How to Create an Effective Scholarship Resume
Posted by Trudy Richards on 09/17/2013
Like many scholarship organizations, TILF asks students to submit a resume of their experience. Since you may not have much in the way of job experience as a high school senior, there are many other topics you can cover. Here are five suggestions:
- Community Service - Give a brief synopsis of all volunteer activities you’ve participated in during your high school career. Be sure to provide descriptions for organization acronyms and to list the amount of time you’ve devoted to each activity (either in length of involvement or in hours per week, month, etc.) Participating in an annual event once of year for four years doesn’t carry as much weight as donating ten hours of time a week for a semester.
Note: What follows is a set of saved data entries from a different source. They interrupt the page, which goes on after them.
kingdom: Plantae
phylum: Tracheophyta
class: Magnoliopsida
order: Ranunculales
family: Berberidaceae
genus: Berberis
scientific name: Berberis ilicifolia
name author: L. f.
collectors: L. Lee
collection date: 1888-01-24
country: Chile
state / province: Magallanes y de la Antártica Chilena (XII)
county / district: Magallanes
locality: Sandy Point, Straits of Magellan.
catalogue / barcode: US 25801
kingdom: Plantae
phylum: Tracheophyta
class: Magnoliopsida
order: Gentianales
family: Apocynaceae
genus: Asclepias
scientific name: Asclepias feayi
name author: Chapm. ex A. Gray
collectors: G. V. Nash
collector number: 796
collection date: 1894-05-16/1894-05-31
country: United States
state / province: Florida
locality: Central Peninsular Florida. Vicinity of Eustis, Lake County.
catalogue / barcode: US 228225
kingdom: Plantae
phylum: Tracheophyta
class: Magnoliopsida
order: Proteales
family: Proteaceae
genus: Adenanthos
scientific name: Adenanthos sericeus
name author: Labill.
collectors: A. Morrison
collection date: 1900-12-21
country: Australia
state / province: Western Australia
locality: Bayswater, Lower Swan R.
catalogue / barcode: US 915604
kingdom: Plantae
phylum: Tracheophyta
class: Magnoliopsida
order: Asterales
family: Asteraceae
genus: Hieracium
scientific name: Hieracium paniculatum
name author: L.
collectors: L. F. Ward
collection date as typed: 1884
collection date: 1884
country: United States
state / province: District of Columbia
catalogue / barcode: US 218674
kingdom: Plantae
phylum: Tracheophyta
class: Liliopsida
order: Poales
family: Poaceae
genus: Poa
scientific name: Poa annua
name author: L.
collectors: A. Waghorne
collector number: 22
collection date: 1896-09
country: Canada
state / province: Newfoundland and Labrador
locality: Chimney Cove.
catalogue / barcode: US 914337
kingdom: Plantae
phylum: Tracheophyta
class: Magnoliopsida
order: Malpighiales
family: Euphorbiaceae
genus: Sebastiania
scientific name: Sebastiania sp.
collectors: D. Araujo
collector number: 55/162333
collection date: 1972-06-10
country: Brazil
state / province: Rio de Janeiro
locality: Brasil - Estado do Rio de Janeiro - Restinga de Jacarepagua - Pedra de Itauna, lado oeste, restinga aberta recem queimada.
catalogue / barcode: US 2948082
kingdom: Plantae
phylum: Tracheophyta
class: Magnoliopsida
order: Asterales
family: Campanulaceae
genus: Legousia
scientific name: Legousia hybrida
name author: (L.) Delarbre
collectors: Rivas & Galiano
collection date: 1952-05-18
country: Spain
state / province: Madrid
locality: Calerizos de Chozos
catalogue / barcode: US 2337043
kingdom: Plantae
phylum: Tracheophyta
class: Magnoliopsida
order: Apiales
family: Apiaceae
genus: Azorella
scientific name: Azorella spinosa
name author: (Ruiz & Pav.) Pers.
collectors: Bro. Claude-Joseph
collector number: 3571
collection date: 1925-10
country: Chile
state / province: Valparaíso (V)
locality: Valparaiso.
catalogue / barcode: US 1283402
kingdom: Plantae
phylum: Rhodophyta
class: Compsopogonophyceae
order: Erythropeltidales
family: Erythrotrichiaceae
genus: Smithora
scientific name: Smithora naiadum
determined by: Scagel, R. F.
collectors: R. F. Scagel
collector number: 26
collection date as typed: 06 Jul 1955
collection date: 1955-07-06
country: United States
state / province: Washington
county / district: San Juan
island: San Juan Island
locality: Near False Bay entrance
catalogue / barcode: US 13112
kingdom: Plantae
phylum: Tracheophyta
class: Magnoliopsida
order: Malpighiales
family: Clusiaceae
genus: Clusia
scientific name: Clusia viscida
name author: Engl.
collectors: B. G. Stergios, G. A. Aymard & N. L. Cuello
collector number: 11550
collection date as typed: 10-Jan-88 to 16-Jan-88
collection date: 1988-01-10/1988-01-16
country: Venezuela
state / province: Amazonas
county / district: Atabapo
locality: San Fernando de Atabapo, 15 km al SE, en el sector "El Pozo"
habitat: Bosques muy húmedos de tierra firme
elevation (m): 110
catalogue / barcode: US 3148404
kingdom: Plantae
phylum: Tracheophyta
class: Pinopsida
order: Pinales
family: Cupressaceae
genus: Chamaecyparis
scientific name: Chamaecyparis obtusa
- Extracurricular Activities - The same rules apply here. Describe your activities, including sports, academic teams, music, or other organizations, as well as the length of involvement. Include both school-sponsored activities and those you do outside of school.
- Skills and Talents - Talk up your talents. If you play an instrument, speak multiple languages, or can juggle fire, here’s where to share that info.
- Awards and Honors - This is the place on your resume to brag on yourself. You may have been recognized as student of the month four times or you may have won the Nobel Peace Prize. Either way, let us know.
- Courses - If you’ve taken any dual-credit classes or any courses that aren’t reflected on your transcript, this is a good place to list those.
And a couple of final tips…
Keep your resume short (1-2 pages max) and customize it to fit the scholarship program you’re applying to. Give priority to those sections that are most relevant to the scholarship for your best shot at the money.